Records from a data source
◆ ◆ ◆

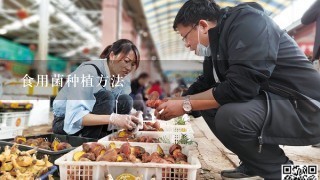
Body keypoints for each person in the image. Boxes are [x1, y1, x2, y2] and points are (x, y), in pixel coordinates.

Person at [153, 1, 320, 179]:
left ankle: (296, 175)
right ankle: (254, 162)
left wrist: (187, 104)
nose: (186, 44)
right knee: (207, 104)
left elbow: (241, 86)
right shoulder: (217, 46)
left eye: (184, 36)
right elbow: (206, 83)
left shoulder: (249, 23)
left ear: (202, 26)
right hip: (279, 104)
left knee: (231, 117)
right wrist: (176, 102)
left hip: (306, 108)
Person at [52, 39, 141, 139]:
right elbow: (74, 117)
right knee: (106, 97)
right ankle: (86, 143)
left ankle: (104, 138)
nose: (129, 68)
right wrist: (113, 118)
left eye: (133, 64)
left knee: (126, 100)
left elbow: (119, 104)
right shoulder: (88, 72)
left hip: (93, 122)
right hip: (65, 123)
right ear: (112, 56)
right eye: (126, 61)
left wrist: (134, 117)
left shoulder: (121, 78)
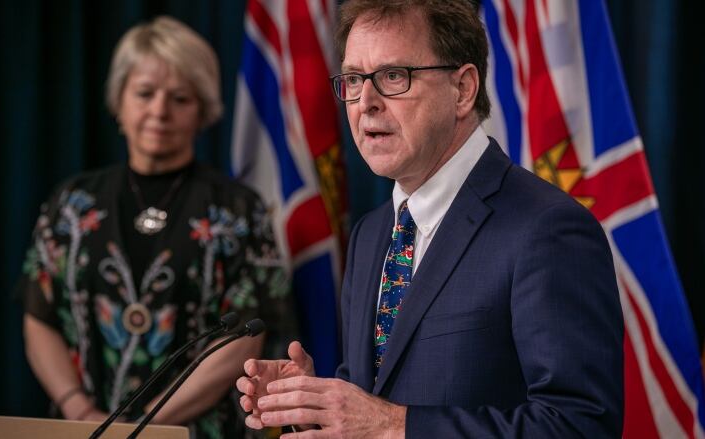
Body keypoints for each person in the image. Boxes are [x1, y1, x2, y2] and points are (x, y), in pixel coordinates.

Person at [236, 0, 624, 437]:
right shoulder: (371, 234)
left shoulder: (547, 229)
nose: (366, 103)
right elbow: (373, 401)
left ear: (462, 89)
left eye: (392, 76)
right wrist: (315, 406)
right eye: (352, 80)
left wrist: (393, 426)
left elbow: (580, 425)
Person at [19, 16, 294, 437]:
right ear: (119, 101)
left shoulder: (239, 209)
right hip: (81, 430)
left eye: (180, 98)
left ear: (202, 110)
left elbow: (244, 335)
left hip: (194, 432)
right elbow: (40, 316)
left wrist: (142, 425)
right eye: (145, 93)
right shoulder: (71, 204)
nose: (159, 111)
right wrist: (80, 411)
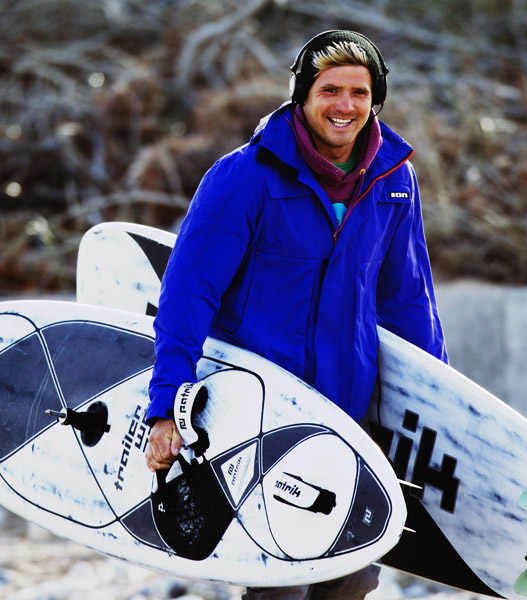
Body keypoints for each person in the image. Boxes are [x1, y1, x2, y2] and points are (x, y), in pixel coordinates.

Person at [144, 30, 448, 600]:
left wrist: (435, 414)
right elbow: (186, 298)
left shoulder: (394, 180)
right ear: (302, 96)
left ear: (375, 99)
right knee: (279, 583)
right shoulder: (244, 178)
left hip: (347, 417)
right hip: (259, 416)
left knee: (353, 576)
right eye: (330, 90)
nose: (345, 106)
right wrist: (165, 407)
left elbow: (410, 303)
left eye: (359, 93)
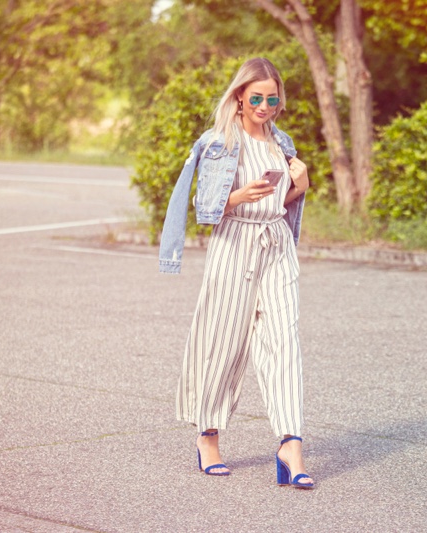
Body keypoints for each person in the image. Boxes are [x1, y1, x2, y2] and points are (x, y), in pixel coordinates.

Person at [159, 57, 314, 489]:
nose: (265, 105)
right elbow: (204, 210)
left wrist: (300, 184)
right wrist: (238, 195)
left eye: (273, 98)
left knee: (285, 340)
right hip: (235, 245)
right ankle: (207, 436)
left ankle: (291, 447)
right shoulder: (219, 142)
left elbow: (285, 203)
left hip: (276, 244)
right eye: (257, 98)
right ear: (240, 98)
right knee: (222, 342)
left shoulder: (283, 144)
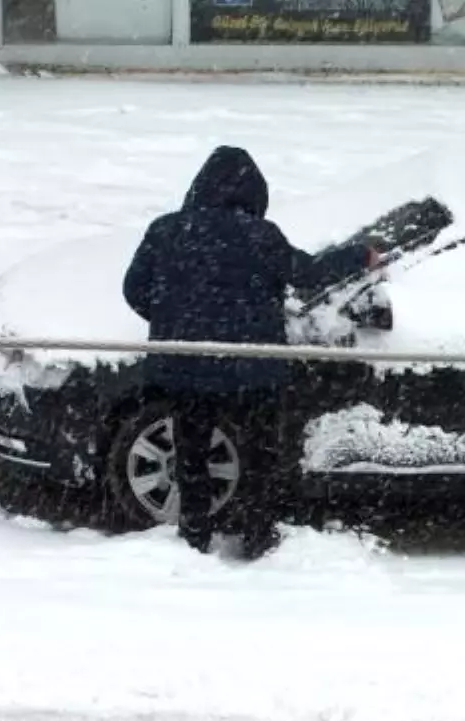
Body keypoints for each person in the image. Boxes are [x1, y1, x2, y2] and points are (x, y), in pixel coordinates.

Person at [122, 145, 377, 554]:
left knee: (190, 455)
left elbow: (133, 290)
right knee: (260, 456)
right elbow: (307, 275)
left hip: (186, 365)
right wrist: (359, 256)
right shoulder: (263, 236)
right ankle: (257, 533)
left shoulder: (166, 230)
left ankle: (195, 534)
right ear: (255, 193)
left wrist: (172, 318)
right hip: (252, 369)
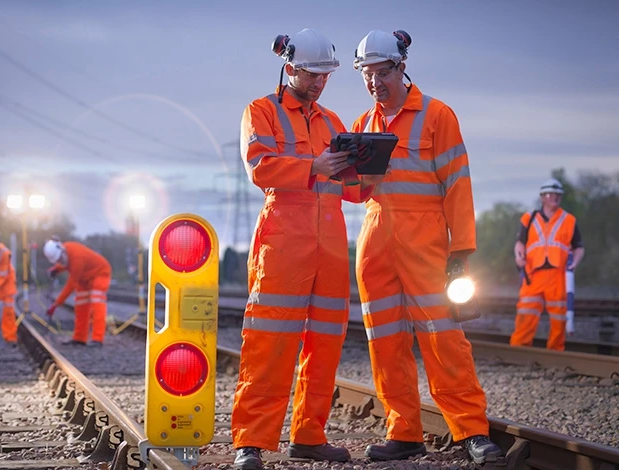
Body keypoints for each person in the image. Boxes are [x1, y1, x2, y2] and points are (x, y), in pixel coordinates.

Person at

◆ ◆ ◆

Report each line of the entries where the word "knee" occurs.

Written response
right knee: (207, 104)
left knee: (231, 117)
right knee: (106, 97)
left knee: (126, 100)
right knee: (279, 583)
left knee: (353, 576)
left knee: (285, 340)
right knee: (222, 342)
left knee: (190, 455)
right knee: (260, 456)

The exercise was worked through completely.